=== WHAT YOU HAVE TO DO ===
Set out the lines from the first one through the line containing "je moet weten" as a numbered list, skipping any blank lines.

[Text extractions by page]
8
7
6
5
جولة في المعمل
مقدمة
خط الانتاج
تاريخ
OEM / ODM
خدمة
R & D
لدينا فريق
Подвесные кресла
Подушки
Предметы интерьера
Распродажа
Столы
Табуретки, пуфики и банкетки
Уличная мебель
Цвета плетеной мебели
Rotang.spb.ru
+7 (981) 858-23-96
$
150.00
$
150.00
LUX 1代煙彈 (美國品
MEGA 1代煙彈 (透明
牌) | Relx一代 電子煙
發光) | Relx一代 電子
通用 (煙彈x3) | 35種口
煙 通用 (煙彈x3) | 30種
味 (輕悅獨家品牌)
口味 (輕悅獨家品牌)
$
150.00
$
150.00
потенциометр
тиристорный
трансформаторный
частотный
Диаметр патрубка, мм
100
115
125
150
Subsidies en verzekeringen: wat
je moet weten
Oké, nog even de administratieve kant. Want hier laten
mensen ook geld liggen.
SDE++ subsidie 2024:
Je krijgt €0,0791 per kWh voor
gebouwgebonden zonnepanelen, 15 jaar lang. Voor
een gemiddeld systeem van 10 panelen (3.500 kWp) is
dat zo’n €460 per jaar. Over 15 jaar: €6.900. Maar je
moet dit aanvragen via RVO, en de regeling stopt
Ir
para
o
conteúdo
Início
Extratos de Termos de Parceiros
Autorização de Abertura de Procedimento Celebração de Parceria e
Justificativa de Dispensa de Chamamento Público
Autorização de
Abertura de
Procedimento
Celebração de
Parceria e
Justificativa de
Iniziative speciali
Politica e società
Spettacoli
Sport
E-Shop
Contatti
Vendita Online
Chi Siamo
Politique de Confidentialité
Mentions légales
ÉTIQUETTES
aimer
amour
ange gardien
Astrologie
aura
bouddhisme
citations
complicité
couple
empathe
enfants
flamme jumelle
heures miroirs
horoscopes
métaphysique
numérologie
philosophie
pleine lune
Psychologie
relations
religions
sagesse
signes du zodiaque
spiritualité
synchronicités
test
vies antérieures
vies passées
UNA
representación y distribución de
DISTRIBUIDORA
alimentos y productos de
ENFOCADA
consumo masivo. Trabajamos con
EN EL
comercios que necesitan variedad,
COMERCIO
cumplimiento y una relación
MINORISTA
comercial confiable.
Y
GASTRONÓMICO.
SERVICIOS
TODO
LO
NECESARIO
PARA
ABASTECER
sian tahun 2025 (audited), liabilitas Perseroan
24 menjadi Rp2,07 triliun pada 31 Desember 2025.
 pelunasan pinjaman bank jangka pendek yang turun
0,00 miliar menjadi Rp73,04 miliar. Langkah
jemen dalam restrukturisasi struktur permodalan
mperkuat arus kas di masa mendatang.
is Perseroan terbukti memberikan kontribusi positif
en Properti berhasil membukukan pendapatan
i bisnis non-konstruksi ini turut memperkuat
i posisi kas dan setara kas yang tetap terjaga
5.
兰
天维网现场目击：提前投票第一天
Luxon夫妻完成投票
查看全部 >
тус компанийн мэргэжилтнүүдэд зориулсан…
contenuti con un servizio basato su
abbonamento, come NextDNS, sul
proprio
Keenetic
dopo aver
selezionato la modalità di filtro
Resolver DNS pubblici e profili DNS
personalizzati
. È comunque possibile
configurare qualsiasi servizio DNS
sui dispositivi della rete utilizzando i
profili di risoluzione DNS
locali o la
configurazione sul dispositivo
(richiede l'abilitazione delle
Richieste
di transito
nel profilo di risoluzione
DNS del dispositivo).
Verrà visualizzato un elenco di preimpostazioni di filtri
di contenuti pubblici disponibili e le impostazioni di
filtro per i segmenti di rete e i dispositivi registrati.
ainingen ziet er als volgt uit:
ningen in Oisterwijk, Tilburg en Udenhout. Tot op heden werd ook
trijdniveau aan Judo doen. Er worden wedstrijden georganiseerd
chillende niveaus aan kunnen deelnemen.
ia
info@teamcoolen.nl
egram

=== ANSWER SPACE ===
1. 8
2. 7
3. 6
4. 5
5. جولة في المعمل
6. مقدمة
7. خط الانتاج
8. تاريخ
9. OEM / ODM
10. خدمة
11. R & D
12. لدينا فريق
13. Подвесные кресла
14. Подушки
15. Предметы интерьера
16. Распродажа
17. Столы
18. Табуретки, пуфики и банкетки
19. Уличная мебель
20. Цвета плетеной мебели
21. Rotang.spb.ru
22. +7 (981) 858-23-96
23. $
24. 150.00
25. $
26. 150.00
27. LUX 1代煙彈 (美國品
28. MEGA 1代煙彈 (透明
29. 牌) | Relx一代 電子煙
30. 發光) | Relx一代 電子
31. 通用 (煙彈x3) | 35種口
32. 煙 通用 (煙彈x3) | 30種
33. 味 (輕悅獨家品牌)
34. 口味 (輕悅獨家品牌)
35. $
36. 150.00
37. $
38. 150.00
39. потенциометр
40. тиристорный
41. трансформаторный
42. частотный
43. Диаметр патрубка, мм
44. 100
45. 115
46. 125
47. 150
48. Subsidies en verzekeringen: wat
49. je moet weten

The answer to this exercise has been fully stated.